● **EXERCISE AIM**
Transcribe, without alteration, the line that includes "- 直到step超过数组长度立即停止循环" and each line after it until the records end, omitting all that precede it.

***

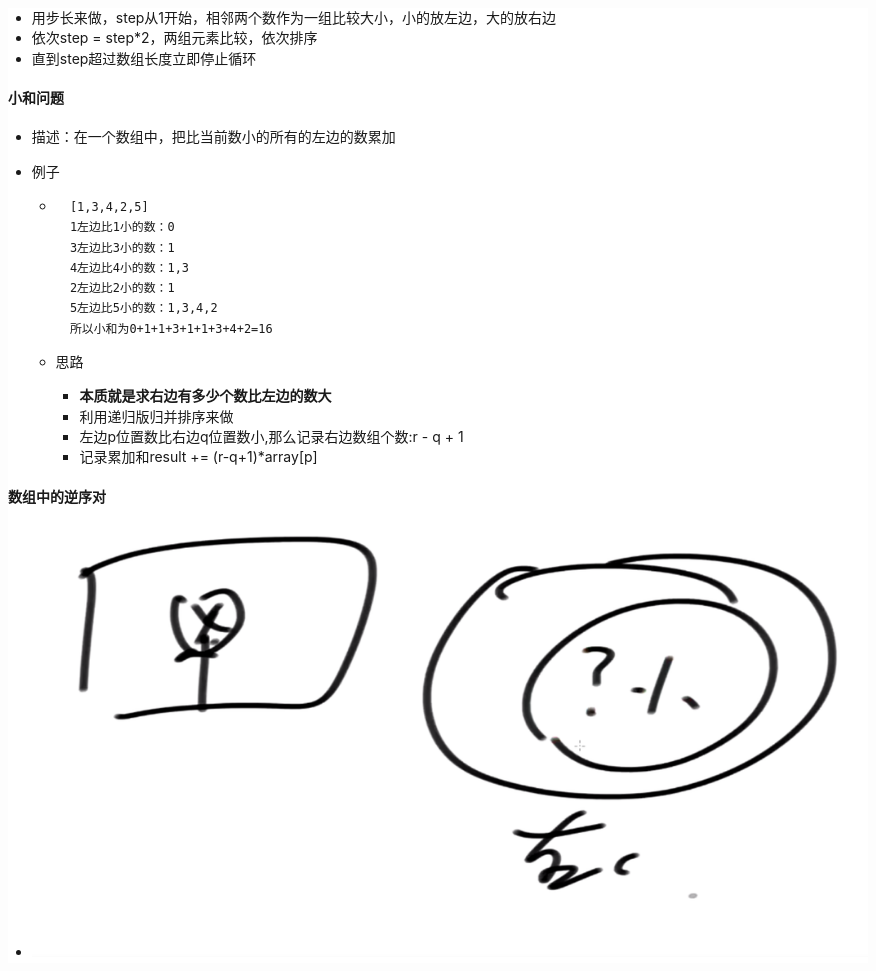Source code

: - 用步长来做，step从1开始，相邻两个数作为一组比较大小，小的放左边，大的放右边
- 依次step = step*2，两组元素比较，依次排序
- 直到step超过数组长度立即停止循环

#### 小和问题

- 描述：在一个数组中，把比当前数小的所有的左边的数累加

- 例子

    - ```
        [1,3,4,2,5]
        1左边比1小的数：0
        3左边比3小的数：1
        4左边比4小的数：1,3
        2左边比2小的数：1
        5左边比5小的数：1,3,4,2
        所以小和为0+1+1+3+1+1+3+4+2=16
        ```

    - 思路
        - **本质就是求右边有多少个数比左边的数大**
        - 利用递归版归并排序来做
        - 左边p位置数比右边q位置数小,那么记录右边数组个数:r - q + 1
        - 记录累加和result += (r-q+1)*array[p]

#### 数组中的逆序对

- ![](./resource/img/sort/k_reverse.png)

***

● **TASK SOLUTION**
- 直到step超过数组长度立即停止循环

#### 小和问题

- 描述：在一个数组中，把比当前数小的所有的左边的数累加

- 例子

    - ```
        [1,3,4,2,5]
        1左边比1小的数：0
        3左边比3小的数：1
        4左边比4小的数：1,3
        2左边比2小的数：1
        5左边比5小的数：1,3,4,2
        所以小和为0+1+1+3+1+1+3+4+2=16
        ```

    - 思路
        - **本质就是求右边有多少个数比左边的数大**
        - 利用递归版归并排序来做
        - 左边p位置数比右边q位置数小,那么记录右边数组个数:r - q + 1
        - 记录累加和result += (r-q+1)*array[p]

#### 数组中的逆序对

- ![](./resource/img/sort/k_reverse.png)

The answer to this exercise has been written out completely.